• HOW TO COMPLETE THIS TASK
Reproduce the entries below exactly, but leave the pictures out.

Saved entries
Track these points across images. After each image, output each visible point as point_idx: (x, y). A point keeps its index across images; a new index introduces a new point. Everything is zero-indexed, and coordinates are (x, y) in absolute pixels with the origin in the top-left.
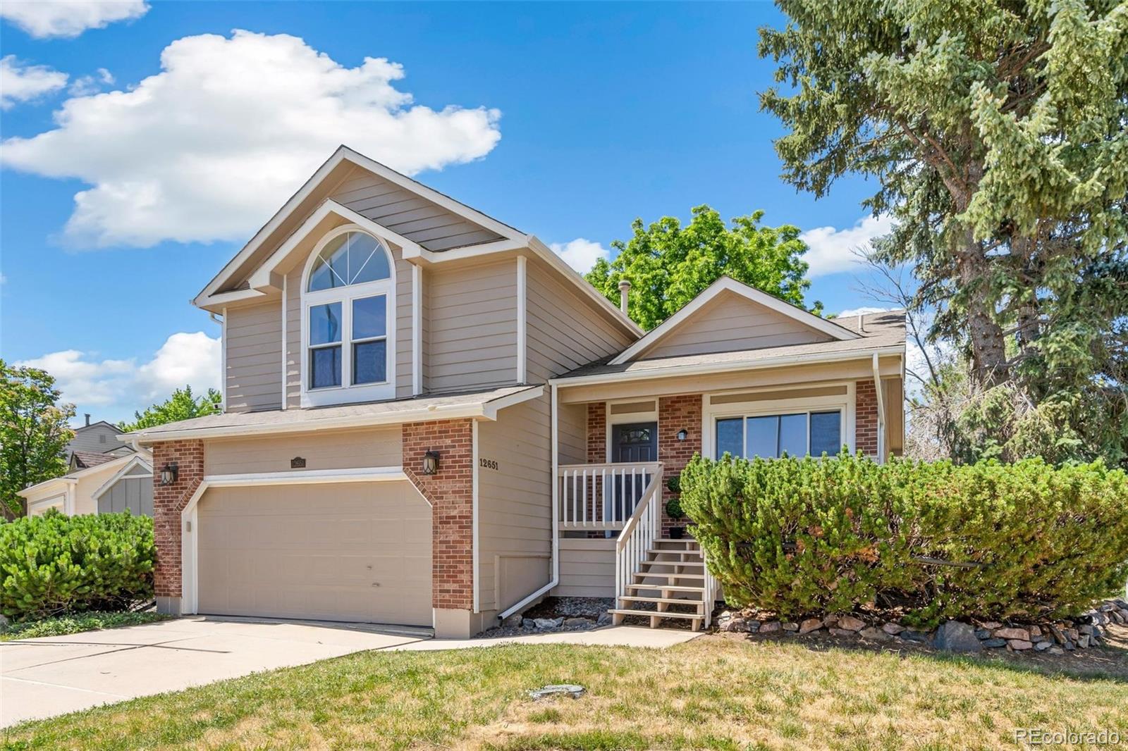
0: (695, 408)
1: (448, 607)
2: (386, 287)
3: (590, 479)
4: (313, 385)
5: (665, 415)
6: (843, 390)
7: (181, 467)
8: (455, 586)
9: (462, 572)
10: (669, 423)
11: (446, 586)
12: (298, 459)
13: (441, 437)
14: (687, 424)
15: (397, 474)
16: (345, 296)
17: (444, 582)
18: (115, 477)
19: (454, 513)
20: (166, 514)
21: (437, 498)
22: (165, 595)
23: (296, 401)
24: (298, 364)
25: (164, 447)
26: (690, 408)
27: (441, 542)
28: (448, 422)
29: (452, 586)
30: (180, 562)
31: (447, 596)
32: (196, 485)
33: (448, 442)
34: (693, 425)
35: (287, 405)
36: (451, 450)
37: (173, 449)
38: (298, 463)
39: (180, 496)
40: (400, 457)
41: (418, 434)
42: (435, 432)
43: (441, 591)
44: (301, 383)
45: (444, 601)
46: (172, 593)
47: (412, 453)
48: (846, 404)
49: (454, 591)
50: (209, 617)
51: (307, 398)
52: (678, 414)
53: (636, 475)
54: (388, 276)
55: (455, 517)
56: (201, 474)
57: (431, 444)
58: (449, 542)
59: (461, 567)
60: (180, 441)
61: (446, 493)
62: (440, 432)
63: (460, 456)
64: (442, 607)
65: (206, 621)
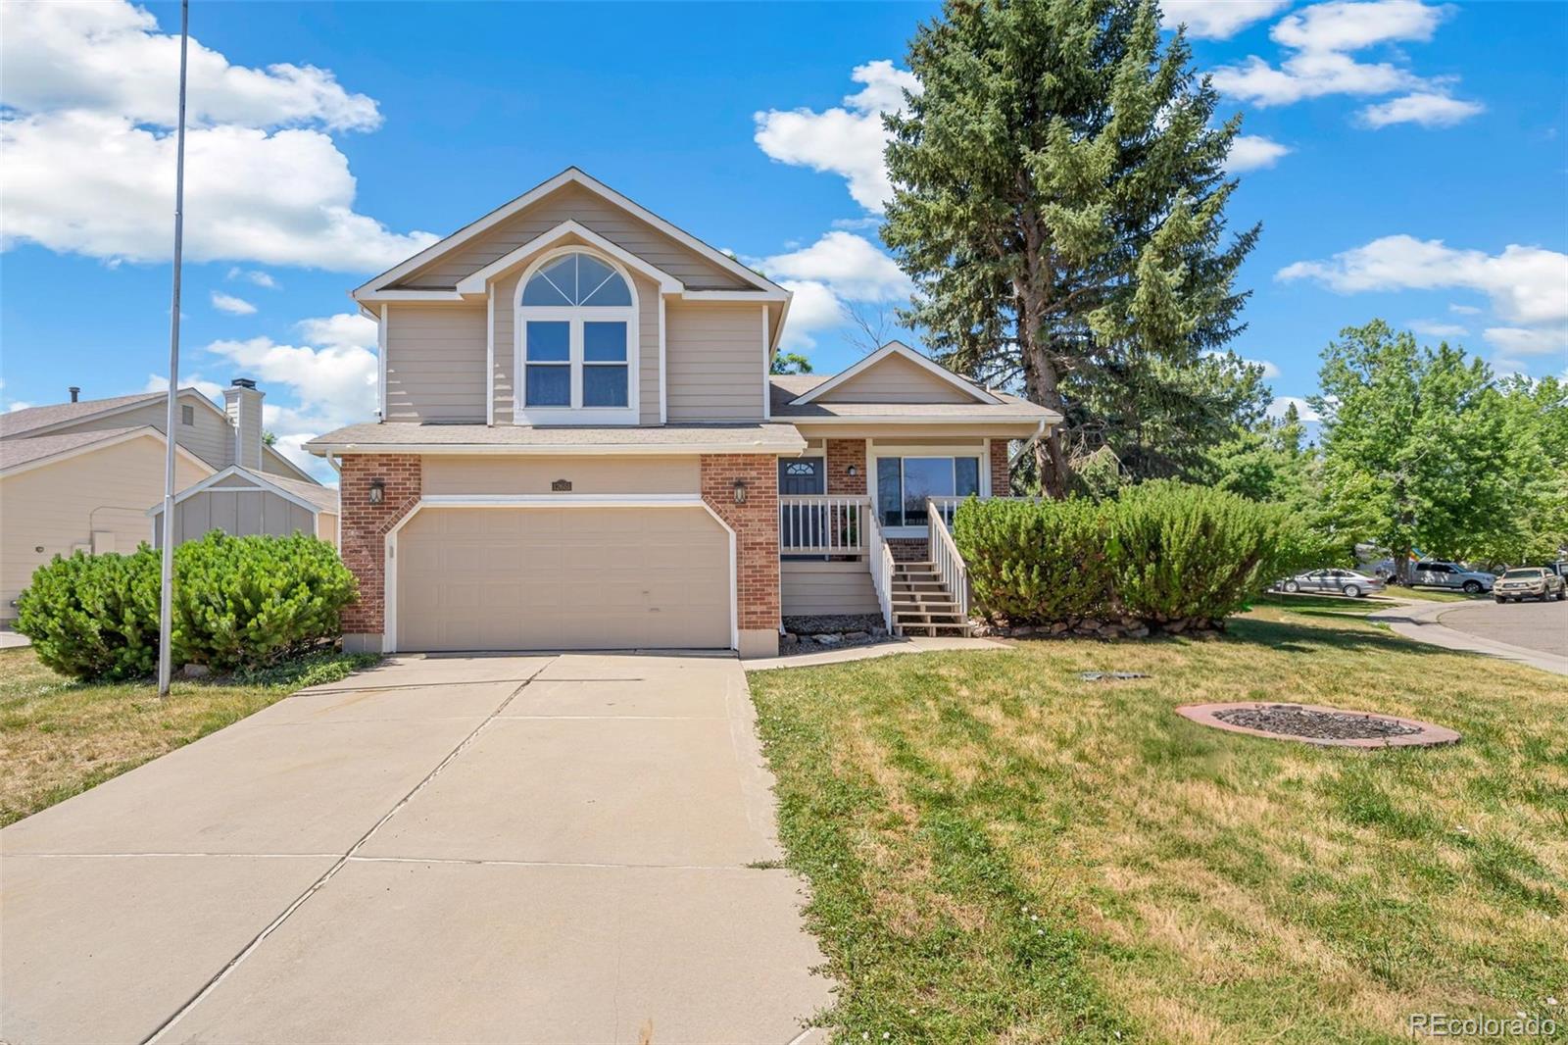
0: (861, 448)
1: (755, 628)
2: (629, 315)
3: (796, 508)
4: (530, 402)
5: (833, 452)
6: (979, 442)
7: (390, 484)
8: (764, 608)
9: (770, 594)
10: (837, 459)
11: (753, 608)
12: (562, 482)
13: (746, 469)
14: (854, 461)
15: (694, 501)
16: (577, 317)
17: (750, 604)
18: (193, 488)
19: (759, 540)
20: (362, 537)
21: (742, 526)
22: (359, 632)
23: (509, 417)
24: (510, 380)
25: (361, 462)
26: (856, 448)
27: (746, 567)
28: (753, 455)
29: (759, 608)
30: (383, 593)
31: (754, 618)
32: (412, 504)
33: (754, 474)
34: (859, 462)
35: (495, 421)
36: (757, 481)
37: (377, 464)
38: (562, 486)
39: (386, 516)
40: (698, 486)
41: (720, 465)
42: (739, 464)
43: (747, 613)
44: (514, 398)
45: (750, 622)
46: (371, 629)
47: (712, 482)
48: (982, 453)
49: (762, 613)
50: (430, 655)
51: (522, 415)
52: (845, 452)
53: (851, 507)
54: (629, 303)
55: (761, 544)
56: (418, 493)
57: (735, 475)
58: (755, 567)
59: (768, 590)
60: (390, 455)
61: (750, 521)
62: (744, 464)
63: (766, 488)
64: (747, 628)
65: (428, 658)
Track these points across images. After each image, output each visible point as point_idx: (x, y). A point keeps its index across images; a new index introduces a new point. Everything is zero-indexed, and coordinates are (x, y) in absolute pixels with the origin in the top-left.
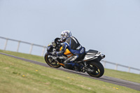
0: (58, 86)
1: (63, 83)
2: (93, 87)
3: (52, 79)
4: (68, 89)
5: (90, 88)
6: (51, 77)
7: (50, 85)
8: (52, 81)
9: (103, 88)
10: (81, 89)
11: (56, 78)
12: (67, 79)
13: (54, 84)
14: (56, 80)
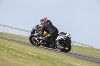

• FINISHED TASK
Track these points across images. After each image, output each visible point as point_idx: (x, y). A point keeps its index across images; a new index introduces a new point. Everything is zero-indexed, and coordinates are (x, y) in absolute pixels with the origin in the top-left.
0: (695, 408)
1: (448, 607)
2: (386, 287)
3: (590, 479)
4: (313, 385)
5: (665, 415)
6: (843, 390)
7: (181, 467)
8: (455, 586)
9: (462, 572)
10: (669, 423)
11: (446, 586)
12: (298, 459)
13: (441, 437)
14: (687, 424)
15: (397, 474)
16: (345, 296)
17: (444, 582)
18: (115, 477)
19: (454, 513)
20: (166, 514)
21: (437, 498)
22: (165, 595)
23: (296, 401)
24: (298, 364)
25: (164, 447)
26: (690, 408)
27: (441, 542)
28: (448, 422)
29: (452, 586)
30: (180, 562)
31: (447, 596)
32: (196, 485)
33: (448, 442)
34: (693, 425)
35: (287, 405)
36: (451, 450)
37: (173, 449)
38: (298, 463)
39: (180, 496)
40: (400, 457)
41: (418, 434)
42: (435, 432)
43: (441, 591)
44: (301, 383)
45: (444, 601)
46: (172, 593)
47: (412, 453)
48: (846, 404)
49: (454, 591)
50: (209, 617)
51: (307, 398)
52: (678, 414)
53: (636, 475)
54: (388, 276)
55: (455, 517)
56: (201, 474)
57: (431, 444)
58: (449, 542)
59: (461, 567)
60: (180, 441)
61: (446, 493)
62: (440, 432)
63: (460, 456)
64: (442, 607)
65: (206, 621)
0: (861, 448)
1: (755, 628)
2: (629, 315)
3: (796, 508)
4: (530, 402)
5: (833, 452)
6: (979, 442)
7: (390, 484)
8: (764, 608)
9: (770, 594)
10: (837, 459)
11: (753, 608)
12: (562, 482)
13: (746, 469)
14: (854, 461)
15: (694, 501)
16: (577, 317)
17: (750, 604)
18: (193, 488)
19: (759, 540)
20: (362, 537)
21: (742, 526)
22: (359, 632)
23: (509, 417)
24: (510, 380)
25: (361, 462)
26: (856, 448)
27: (746, 567)
28: (753, 455)
29: (759, 608)
30: (383, 593)
31: (754, 618)
32: (412, 504)
33: (754, 474)
34: (859, 462)
35: (495, 421)
36: (757, 481)
37: (377, 464)
38: (562, 486)
39: (386, 516)
40: (698, 486)
41: (720, 465)
42: (739, 464)
43: (747, 613)
44: (514, 398)
45: (750, 622)
46: (371, 629)
47: (712, 482)
48: (982, 453)
49: (762, 613)
50: (430, 655)
51: (522, 415)
52: (845, 452)
53: (851, 507)
54: (629, 303)
55: (761, 544)
56: (418, 493)
57: (735, 475)
58: (755, 567)
59: (768, 590)
60: (390, 455)
61: (750, 521)
62: (744, 464)
63: (766, 488)
64: (747, 628)
65: (428, 658)
Track these points across images. After each image, output each visible point as point_idx: (x, y). A point keeps its index across images; a new index introduces a new point. Everything is zero-indexed, and coordinates are (x, y) in absolute pixels with the origin in the top-left.
0: (58, 86)
1: (63, 83)
2: (93, 87)
3: (52, 79)
4: (68, 89)
5: (90, 88)
6: (51, 77)
7: (50, 85)
8: (52, 81)
9: (103, 88)
10: (81, 89)
11: (56, 78)
12: (67, 79)
13: (54, 84)
14: (56, 80)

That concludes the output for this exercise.